Exercises to complete:
• 1. Read the article on NULL string ingestion and decide whether each statement agrees with it: (a) Infoworks has an advanced configuration that handles this scenario; (b) the custom property goes in Custom yarn-site; (c) from the YARN side, the default value for the configuration is NULL. Answer yes or no for each and quote the deciding words.
• 2. Please answer these questions from the article on NULL string ingestion, marking each answer with its letter:
(a) What does EDO2 stand for?
(b) What value is csv.null.string set to?
(c) Which version is listed last among the applicable versions?
• 3. Rewrite the article on NULL string ingestion from "During the fixed-width" to "a string value.", updating "fixed-width" to "delimited".

Problem Description:


During the fixed-width file ingestion, if there as a string value 'NULL' in your data, it will be ingested as NULL data in the hive.


Root cause:

 Infoworks EDO2 (Infoworks Enterprise Data Operations and Orchestration) will consider the string value NULL in the CSV file as NULL data and will ingest the same in the hive unless we explicitly mention/configure that it has to be considered as a string value.


Solution:


Infoworks does not have an advanced configuration to handle this scenario just like the issue mentioned in the below KB article.


https://support.infoworks.io/support/solutions/articles/14000105960-string-value-null-present-in-csv-file-will-be-converted-to-null-data-in-hive


You would need to set the below custom property in YARN>Configs>Advanced>Custom yarn-site to resolve this issue.

csv.null.string=%&*&#$#


The default value for the above configuration is NULL from the YARN side. So whenever a NULL string is encountered Yarn will replace it with NULL data. So the issue mentioned above is occurring because of this.


By adding the above property and setting its value to something which is not NULL(in this case %&*&#$#). The string value NULL will be considered as a string and Infoworks EDO2 will ingest it as a string in the hive.


Note: Make sure that your fixed-width data does not have %&*&#$#.


Applicable Infoworks EDO2 Versions.


v2.3.x,v2.4,x,v2.5.x,v2.6.x,v2.7.x,v2.8.x

Extracted data:

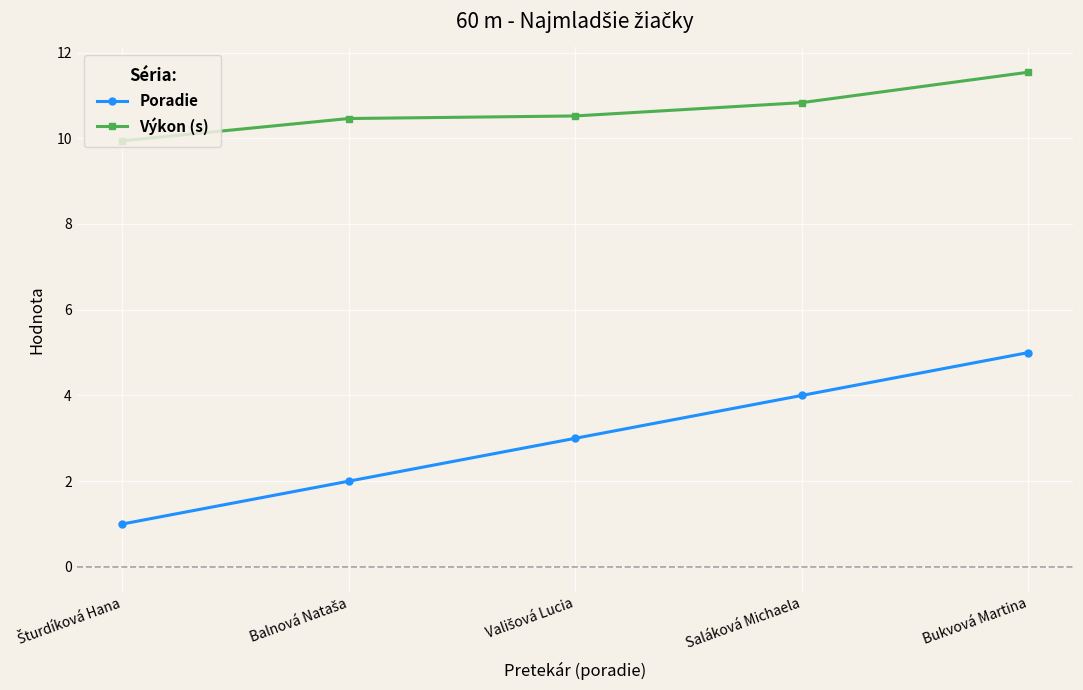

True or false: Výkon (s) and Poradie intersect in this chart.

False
==
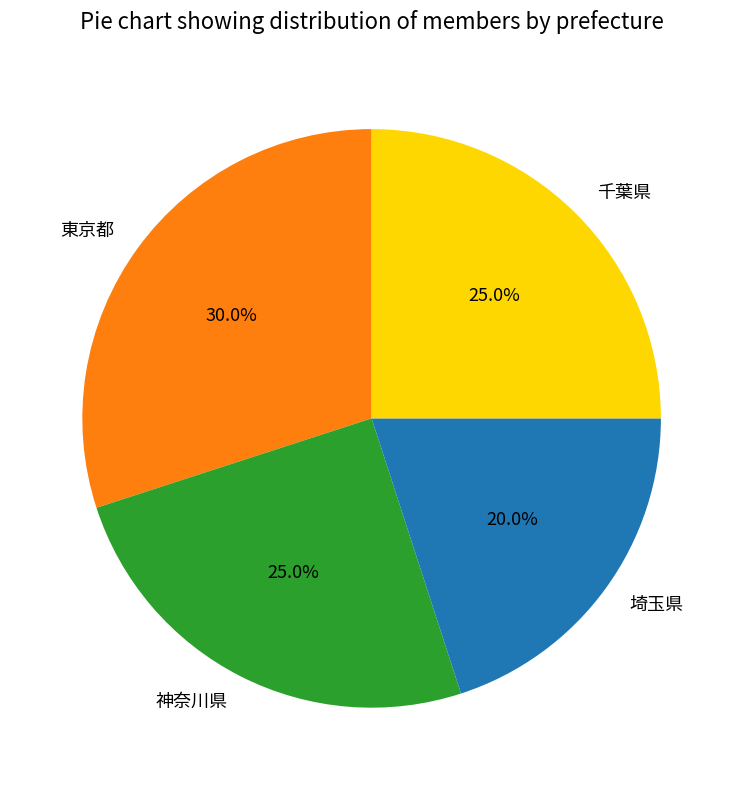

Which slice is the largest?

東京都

Responses:
• 1.
(a) No: "Infoworks does not have an advanced configuration to handle this scenario"
(b) Yes: "set the below custom property in YARN>Configs>Advanced>Custom yarn-site"
(c) Yes: "The default value for the above configuration is NULL from the YARN side"

• 2.
(a) Infoworks Enterprise Data Operations and Orchestration
(b) %&*&#$#
(c) v2.8.x

• 3.
During the delimited file ingestion, if there as a string value 'NULL' in your data, it will be ingested as NULL data in the hive.


Root cause:

 Infoworks EDO2 (Infoworks Enterprise Data Operations and Orchestration) will consider the string value NULL in the CSV file as NULL data and will ingest the same in the hive unless we explicitly mention/configure that it has to be considered as a string value.